With her finger Prudence traced one of the diamonds on the faded patchwork quilt. “People are saying he dropped out, and I don’t even know if it’s true.”
Harriet ashed her cigarette again in the ashtray on the nightstand. “People will say all sorts of things.”
“Someone said Teddy killed himself. He didn’t, did he?”
“Of course not.”
“And Rachael said someone said Jude killed him, that the drugs were all his idea.”
Harriet put her cigarette to her lips, then removed it. “How can that be true,” she asked, “if Teddy killed himself? Which is it?”
Prudence sighed. “You shouldn’t smoke in bed.”
“You shouldn’t tell your mother what to do.”
It irritated Harriet and comforted her, the persistent morality of her secondborn. She, too, had been named for a Beatles song, a fanciful name given by fanciful parents (but it was a good song!) who couldn’t have known how apt it would grow to be.
She had a funny thought: if she had a spouse, it was Prudence. Prudence was the one who shared the worry about their Jude. But now Prudence had surprised her. She would have expected her daughter to be the one to intervene with Jude, to try to speak some sense into him, but Pru was as apprehensive around Jude as Harriet was, hovering at his door but never daring to knock. As far as Harriet knew, she had not laid eyes on her brother since he’d returned home.
What were they so afraid of? He was just a teenage boy.
The next evening, the first evening his friends didn’t come, Harriet brought dinner to his room—macaroni and cheese with sliced hot dogs—and took her seat on the bunk bed. He was lying on his stomach, facing her. No headphones, but his eyes were closed. “Jude, hi,” she said, as though she’d just been passing through the hall and decided to drop in. “Look, I’m not going to bug you about going back to school. I know you’ll go back when you’re ready.” His eyes remained closed. “I just want to tell you that, if you need medicine, we can get it for you. If you need to talk to someone, someone professional, you can do that, too. If you’re not taking your Ritalin, we can—”

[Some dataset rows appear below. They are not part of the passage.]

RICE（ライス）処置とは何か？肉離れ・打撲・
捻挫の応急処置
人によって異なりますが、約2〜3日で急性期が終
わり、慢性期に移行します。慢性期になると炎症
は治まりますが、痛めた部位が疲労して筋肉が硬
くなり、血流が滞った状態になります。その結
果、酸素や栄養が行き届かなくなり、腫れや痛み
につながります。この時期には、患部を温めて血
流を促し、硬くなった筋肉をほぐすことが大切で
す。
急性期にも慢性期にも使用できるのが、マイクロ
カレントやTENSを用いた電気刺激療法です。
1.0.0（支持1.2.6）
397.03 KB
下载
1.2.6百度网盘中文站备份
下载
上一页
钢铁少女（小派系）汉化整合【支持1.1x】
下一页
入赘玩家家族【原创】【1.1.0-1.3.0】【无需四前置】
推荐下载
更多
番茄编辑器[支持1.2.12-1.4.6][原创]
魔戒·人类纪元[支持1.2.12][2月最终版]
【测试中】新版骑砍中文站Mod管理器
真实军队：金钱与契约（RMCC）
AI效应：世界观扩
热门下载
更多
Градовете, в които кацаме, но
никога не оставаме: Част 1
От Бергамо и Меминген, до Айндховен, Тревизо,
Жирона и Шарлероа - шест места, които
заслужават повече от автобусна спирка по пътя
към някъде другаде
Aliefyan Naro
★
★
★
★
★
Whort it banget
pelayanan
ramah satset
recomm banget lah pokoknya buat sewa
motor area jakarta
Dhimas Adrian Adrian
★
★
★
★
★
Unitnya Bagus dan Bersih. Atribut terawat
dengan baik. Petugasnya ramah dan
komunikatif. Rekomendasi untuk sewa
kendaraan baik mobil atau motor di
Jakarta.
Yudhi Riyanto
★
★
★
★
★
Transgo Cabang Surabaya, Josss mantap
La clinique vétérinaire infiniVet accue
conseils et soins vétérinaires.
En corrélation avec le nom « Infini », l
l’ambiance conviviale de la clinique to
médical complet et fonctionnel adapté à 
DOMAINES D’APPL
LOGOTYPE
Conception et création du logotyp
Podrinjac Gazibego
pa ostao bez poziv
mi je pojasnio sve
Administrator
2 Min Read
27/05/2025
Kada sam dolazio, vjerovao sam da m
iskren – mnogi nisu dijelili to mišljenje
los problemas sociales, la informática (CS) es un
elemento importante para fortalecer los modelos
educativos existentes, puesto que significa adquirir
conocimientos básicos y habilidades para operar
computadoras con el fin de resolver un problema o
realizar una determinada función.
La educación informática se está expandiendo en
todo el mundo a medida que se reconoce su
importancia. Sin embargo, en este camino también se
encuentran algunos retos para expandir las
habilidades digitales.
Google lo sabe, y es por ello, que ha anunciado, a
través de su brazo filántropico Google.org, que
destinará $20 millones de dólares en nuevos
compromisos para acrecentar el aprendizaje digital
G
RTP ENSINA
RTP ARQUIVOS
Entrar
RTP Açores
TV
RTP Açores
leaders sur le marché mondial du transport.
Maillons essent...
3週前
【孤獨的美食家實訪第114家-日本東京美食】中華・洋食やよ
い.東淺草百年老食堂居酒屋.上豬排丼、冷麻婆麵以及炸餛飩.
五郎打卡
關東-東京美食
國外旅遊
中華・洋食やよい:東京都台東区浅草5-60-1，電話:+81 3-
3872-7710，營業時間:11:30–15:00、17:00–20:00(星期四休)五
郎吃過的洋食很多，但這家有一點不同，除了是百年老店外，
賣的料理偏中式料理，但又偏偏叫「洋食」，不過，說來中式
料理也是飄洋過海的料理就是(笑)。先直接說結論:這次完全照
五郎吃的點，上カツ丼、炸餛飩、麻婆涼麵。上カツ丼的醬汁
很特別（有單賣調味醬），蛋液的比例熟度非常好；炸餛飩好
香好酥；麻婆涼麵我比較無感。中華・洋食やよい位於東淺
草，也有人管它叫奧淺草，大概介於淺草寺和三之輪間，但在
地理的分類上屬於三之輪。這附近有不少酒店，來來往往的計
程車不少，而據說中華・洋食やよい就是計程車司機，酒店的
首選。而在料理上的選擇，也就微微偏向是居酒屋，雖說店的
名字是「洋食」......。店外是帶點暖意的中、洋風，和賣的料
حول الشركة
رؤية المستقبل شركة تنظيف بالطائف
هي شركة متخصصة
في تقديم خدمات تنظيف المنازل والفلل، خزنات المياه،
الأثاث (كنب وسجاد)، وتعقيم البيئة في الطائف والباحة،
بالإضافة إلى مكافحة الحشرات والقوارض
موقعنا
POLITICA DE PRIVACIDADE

Jude emitted a long, painstaking groan, intended to obscure her voice.
“Jude, they’ve got drugs for depression now. All kinds of things.”
A louder groan, flat, dispassionate.
“Jude, Jesus.” She tapped him on the bottom again, as if to turn him off, and oddly, it worked. “I spoke to one of your doctors when we were at the hospital.” She was looking at the pamphlet in her lap, speaking quickly. “She said your birth mother might have drank alcohol, drunk alcohol, while she was pregnant, and it could be the reason you’ve been having so many problems, and apparently it’s fairly common. She said there are drugs for this kind of thing, you just have to get tested, and apparently the drugs are just phenomenal. . . .” She trailed off. She placed the pamphlet on the bed beside her and gave it a pat. The fact that she had a history of communicating to her son through pamphlets with titles such as What Are Nocturnal Emissions? did not make her cowardice any more bearable. Still staring into her lap, she didn’t see her son’s eye, the one not pressed to the pillow, peel open, slow as a budding flower, fix itself to the side of her face, and then close.